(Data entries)
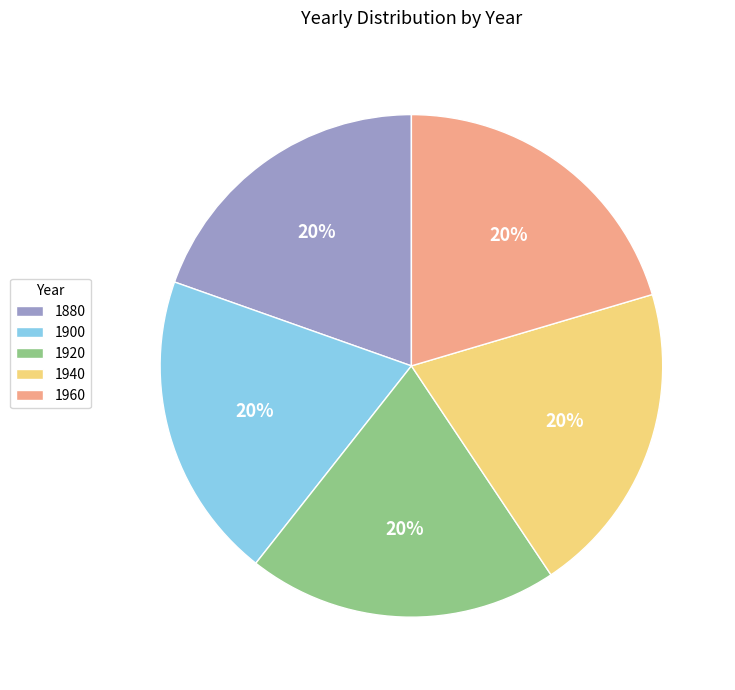

To the nearest percent, what is the average slice percentage?

20%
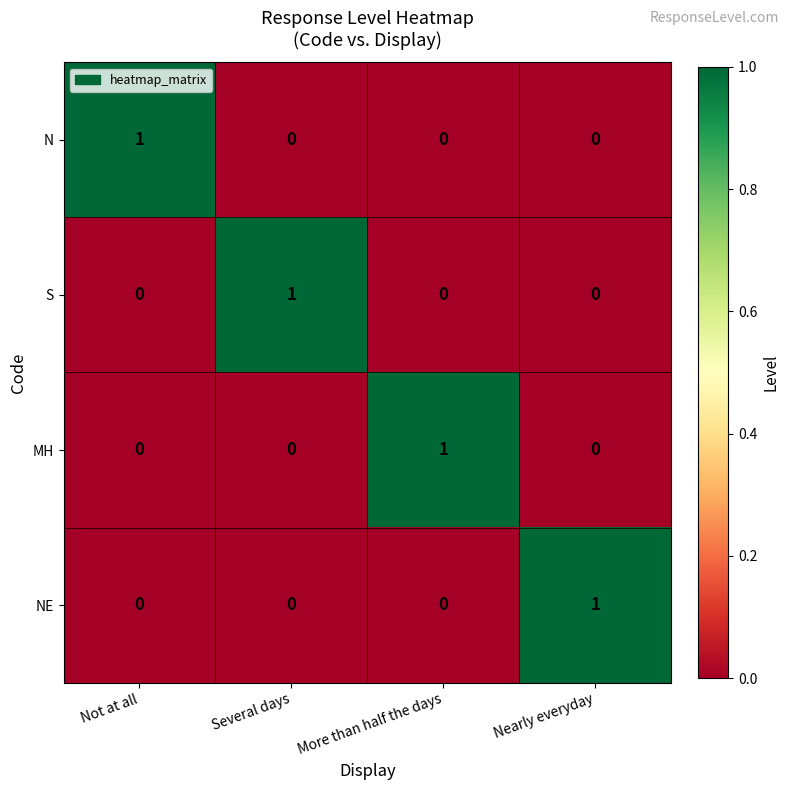

What is the maximum value shown in the chart?

1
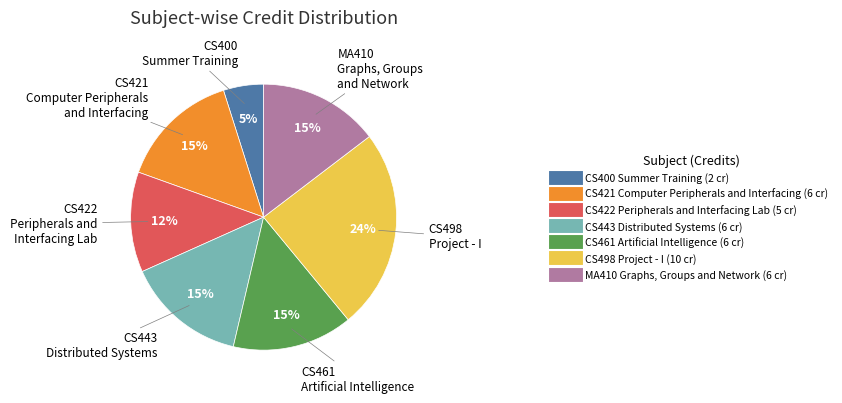

Which has a higher value, CS400 Summer Training or CS461 Artificial Intelligence?

CS461 Artificial Intelligence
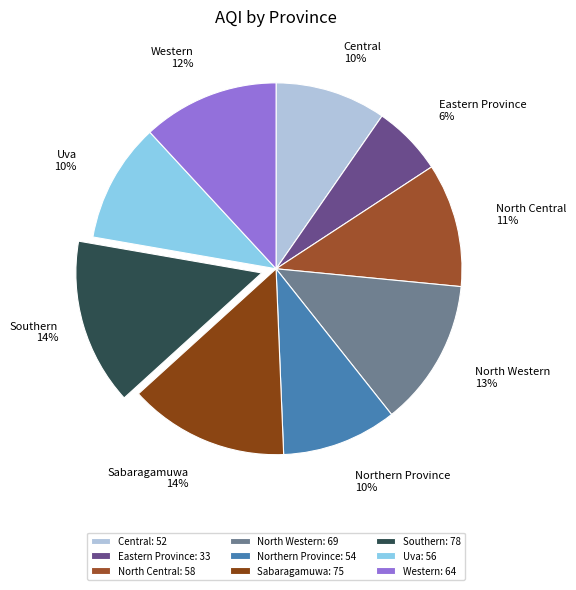

True or false: Uva accounts for 10% of the total.

True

* Try it *
Please repeat every line of the entries above verbatim, omitting the pictures.

* Expected answer *
To the nearest percent, what is the average slice percentage?

20%

What is the maximum value shown in the chart?

1

Which has a higher value, CS400 Summer Training or CS461 Artificial Intelligence?

CS461 Artificial Intelligence

True or false: Uva accounts for 10% of the total.

True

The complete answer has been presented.